2009/10/14 Timur Tabi said:
I'm having trouble creating a regex pattern that matches a string that
has an optional substring in it.  What I'm looking for is a pattern
that matches both of these strings:

Subject: [PATCH 08/18] This is the patch name
Subject: This is the patch name

What I want is to extract the "This is the patch name".  I tried this:

m = re.search('Subject:\s*(\[[\w\s]*\])*(.*)', x)

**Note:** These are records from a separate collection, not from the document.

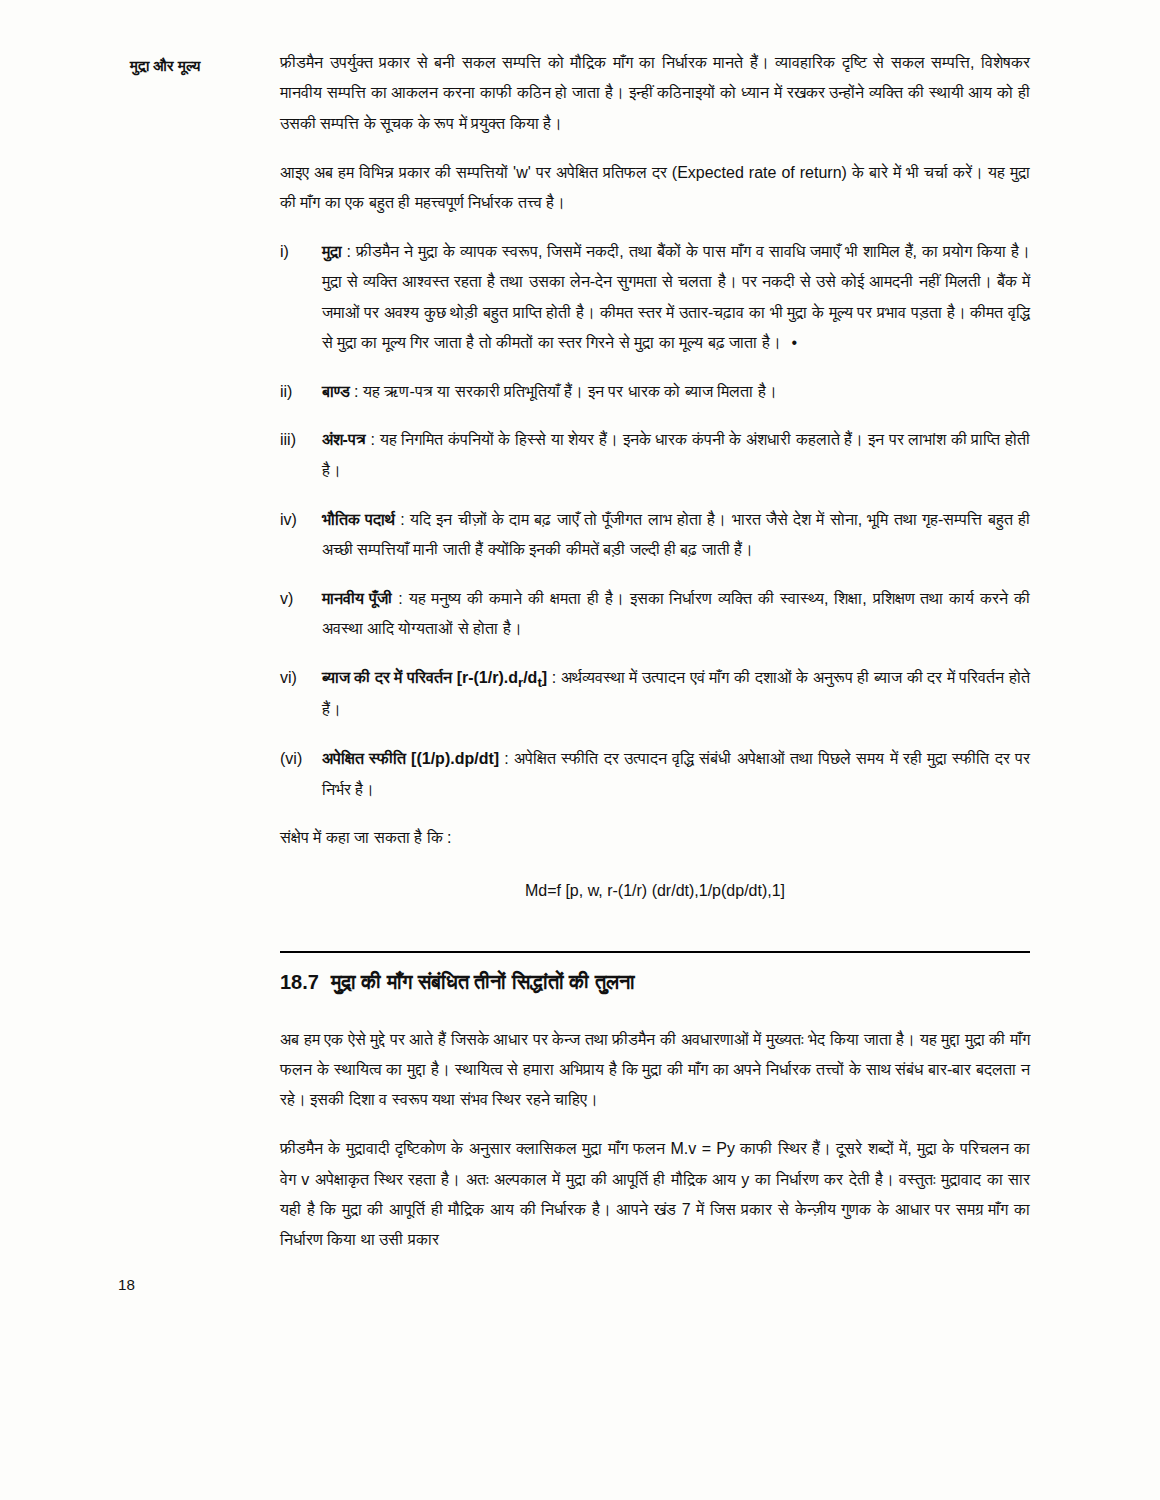मुद्रा और मूल्य
फ्रीडमैन उपर्युक्त प्रकार से बनी सकल सम्पत्ति को मौद्रिक माँग का निर्धारक मानते हैं। व्यावहारिक दृष्टि से सकल सम्पत्ति, विशेषकर मानवीय सम्पत्ति का आकलन करना काफी कठिन हो जाता है। इन्हीं कठिनाइयों को ध्यान में रखकर उन्होंने व्यक्ति की स्थायी आय को ही उसकी सम्पत्ति के सूचक के रूप में प्रयुक्त किया है।
आइए अब हम विभिन्न प्रकार की सम्पत्तियों 'w' पर अपेक्षित प्रतिफल दर (Expected rate of return) के बारे में भी चर्चा करें। यह मुद्रा की माँग का एक बहुत ही महत्त्वपूर्ण निर्धारक तत्त्व है।
i) मुद्रा : फ्रीडमैन ने मुद्रा के व्यापक स्वरूप, जिसमें नकदी, तथा बैंकों के पास माँग व सावधि जमाएँ भी शामिल हैं, का प्रयोग किया है। मुद्रा से व्यक्ति आश्वस्त रहता है तथा उसका लेन-देन सुगमता से चलता है। पर नकदी से उसे कोई आमदनी नहीं मिलती। बैंक में जमाओं पर अवश्य कुछ थोड़ी बहुत प्राप्ति होती है। कीमत स्तर में उतार-चढ़ाव का भी मुद्रा के मूल्य पर प्रभाव पड़ता है। कीमत वृद्धि से मुद्रा का मूल्य गिर जाता है तो कीमतों का स्तर गिरने से मुद्रा का मूल्य बढ़ जाता है। •
ii) बाण्ड : यह ऋण-पत्र या सरकारी प्रतिभूतियाँ हैं। इन पर धारक को ब्याज मिलता है।
iii) अंश-पत्र : यह निगमित कंपनियों के हिस्से या शेयर हैं। इनके धारक कंपनी के अंशधारी कहलाते हैं। इन पर लाभांश की प्राप्ति होती है।
iv) भौतिक पदार्थ : यदि इन चीज़ों के दाम बढ़ जाएँ तो पूँजीगत लाभ होता है। भारत जैसे देश में सोना, भूमि तथा गृह-सम्पत्ति बहुत ही अच्छी सम्पत्तियाँ मानी जाती हैं क्योंकि इनकी कीमतें बड़ी जल्दी ही बढ़ जाती हैं।
v) मानवीय पूँजी : यह मनुष्य की कमाने की क्षमता ही है। इसका निर्धारण व्यक्ति की स्वास्थ्य, शिक्षा, प्रशिक्षण तथा कार्य करने की अवस्था आदि योग्यताओं से होता है।
vi) ब्याज की दर में परिवर्तन [r-(1/r).dr/dt] : अर्थव्यवस्था में उत्पादन एवं माँग की दशाओं के अनुरूप ही ब्याज की दर में परिवर्तन होते हैं।
(vi) अपेक्षित स्फीति [(1/p).dp/dt] : अपेक्षित स्फीति दर उत्पादन वृद्धि संबंधी अपेक्षाओं तथा पिछले समय में रही मुद्रा स्फीति दर पर निर्भर है।
संक्षेप में कहा जा सकता है कि :
Md=f [p, w, r-(1/r) (dr/dt),1/p(dp/dt),1]
18.7मुद्रा की माँग संबंधित तीनों सिद्धांतों की तुलना
अब हम एक ऐसे मुद्दे पर आते हैं जिसके आधार पर केन्ज तथा फ्रीडमैन की अवधारणाओं में मुख्यतः भेद किया जाता है। यह मुद्दा मुद्रा की माँग फलन के स्थायित्व का मुद्दा है। स्थायित्व से हमारा अभिप्राय है कि मुद्रा की माँग का अपने निर्धारक तत्त्वों के साथ संबंध बार-बार बदलता न रहे। इसकी दिशा व स्वरूप यथा संभव स्थिर रहने चाहिए।
फ्रीडमैन के मुद्रावादी दृष्टिकोण के अनुसार क्लासिकल मुद्रा माँग फलन M.v = Py काफी स्थिर हैं। दूसरे शब्दों में, मुद्रा के परिचलन का वेग v अपेक्षाकृत स्थिर रहता है। अतः अल्पकाल में मुद्रा की आपूर्ति ही मौद्रिक आय y का निर्धारण कर देती है। वस्तुतः मुद्रावाद का सार यही है कि मुद्रा की आपूर्ति ही मौद्रिक आय की निर्धारक है। आपने खंड 7 में जिस प्रकार से केन्ज़ीय गुणक के आधार पर समग्र माँग का निर्धारण किया था उसी प्रकार
18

Unfortunately, the second group appears to be too greedy, and returns
this:
[PATCH 08/18] Subject line

It's not that the second group is too greedy. The first group isn't
matching what you want it to, because neither \w nor \s match the "/"
inside your brackets. This works for your example input:
import re
pattern = re.compile("Subject:\s*(?:\[[^\]]*\])?\s*(.*)")
for s in (
.... "Subject: [PATCH 08/18] This is the patch name",
.... "Subject: This is the patch name",
.... ):
.... re.search(pattern, s).group(1)
....
'This is the patch name'
'This is the patch name'

Going through the changes from your original regex in order:

'(?:etc)' instead of '(etc)' are non-grouping parentheses (since you
apparently don't care about that bit).

'[^\]]' instead of '[\w\s]' matches "everything except a closing bracket".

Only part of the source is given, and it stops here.